Speed Both models 1-50 frames per second (forward) and 12-32 frames per second (reverse - Moviespeed box needed). Both models crystal accurate to 0.001 frame/s.
Aperture size full range available
Aperture plate removable
Motor DC with quartz crystal control
Operating noise level Both models <20 dBA
Indicators speed, run, counter (ft or m), shutter angle, time code (user bit and sensitivity level), voltage, incorrect movement, asynchronous speed, low battery, film end, heater, film jam, loose magazine
Lens mount Arri PL (Super 35 compatible)
Shutter electronic reflex mirror; Can adjusted between 45° and 180° while in standby; manual model stops at 45°, 90°, 120°, 144°, 172°, 180°
Viewfinder 6.1x magnification; viewfinder is rotatable 360° while maintaining an erect image; 12 viewfinder with 2.4 x magnification zoom is available; heated eyepiece.
Video assist Flicker-reduced color or black-and-white CCD camera; on-board 1 monitor available.
Ground glass interchangeable
Magazines 500' (150m) and 1000' (300m) displacement style; all have built-in heaters and torque motors; mechanical and electronic footage counters. 400' (120m) lightweight Steadicam magazines with vertical displacement.
Magazine loading active displacement mags; takes up emulsion in (9P design).
Film cores standard cores
Batteries 24V

Moviecam Compact is a movie camera product line created by Moviecam in 1990, developed by Fritz Gabriel Bauer with the improvements after developed Moviecam SuperAmerica.

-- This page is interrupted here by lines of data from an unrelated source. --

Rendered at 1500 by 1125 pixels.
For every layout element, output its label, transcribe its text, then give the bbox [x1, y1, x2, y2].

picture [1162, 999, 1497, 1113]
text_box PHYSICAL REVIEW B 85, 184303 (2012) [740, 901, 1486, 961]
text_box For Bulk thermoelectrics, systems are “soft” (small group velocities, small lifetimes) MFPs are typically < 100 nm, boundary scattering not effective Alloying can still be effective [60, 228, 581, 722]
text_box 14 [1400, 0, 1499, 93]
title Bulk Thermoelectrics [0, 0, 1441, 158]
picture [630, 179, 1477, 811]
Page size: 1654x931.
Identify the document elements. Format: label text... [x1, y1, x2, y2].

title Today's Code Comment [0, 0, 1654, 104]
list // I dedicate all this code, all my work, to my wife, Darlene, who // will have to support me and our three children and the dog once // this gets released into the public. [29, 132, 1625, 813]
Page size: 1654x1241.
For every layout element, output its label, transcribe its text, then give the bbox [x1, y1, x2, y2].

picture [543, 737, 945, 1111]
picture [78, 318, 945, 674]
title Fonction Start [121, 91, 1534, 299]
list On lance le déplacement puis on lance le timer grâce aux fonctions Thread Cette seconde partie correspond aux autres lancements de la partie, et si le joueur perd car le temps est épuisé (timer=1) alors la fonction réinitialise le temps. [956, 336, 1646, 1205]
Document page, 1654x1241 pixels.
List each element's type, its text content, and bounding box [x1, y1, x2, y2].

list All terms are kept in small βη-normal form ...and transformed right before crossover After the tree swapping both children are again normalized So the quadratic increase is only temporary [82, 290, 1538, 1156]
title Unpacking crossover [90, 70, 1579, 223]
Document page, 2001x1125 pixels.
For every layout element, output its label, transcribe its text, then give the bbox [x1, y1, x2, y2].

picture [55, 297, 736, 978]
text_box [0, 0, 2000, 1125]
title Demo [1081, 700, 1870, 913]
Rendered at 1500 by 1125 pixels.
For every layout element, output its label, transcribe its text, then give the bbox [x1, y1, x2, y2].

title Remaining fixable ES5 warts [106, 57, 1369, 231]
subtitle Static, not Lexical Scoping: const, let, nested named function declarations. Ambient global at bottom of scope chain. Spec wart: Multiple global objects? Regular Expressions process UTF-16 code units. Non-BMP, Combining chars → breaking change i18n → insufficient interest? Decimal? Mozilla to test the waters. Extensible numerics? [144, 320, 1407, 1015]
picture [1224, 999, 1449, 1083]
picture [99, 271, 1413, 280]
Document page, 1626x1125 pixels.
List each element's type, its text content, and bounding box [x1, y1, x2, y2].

Its potential applications are widespread, and it is regularly used on music videos, for commercials, in second unit work on features, for special effects shooting, and for motion control. It is currently considered the most popular 35 mm movie camera in general use because of its intuitive design, wide range of applications, high reliability and retail availability. In recognition of the Compact system's achievements, AMPAS awarded Moviecam a Scientific and Engineering Academy Award in 1993.

In 2004, Moviecam released Compact MK2, with updated drive system.

The camera was used to film the entire production of the successful horror movies Vampire in Brooklyn and Scream, directed by Wes Craven.

The Arricam systems, which co-developed by Arri and Bauer, inspired from Compact and Arriflex 535 series in design and mechanism aspects.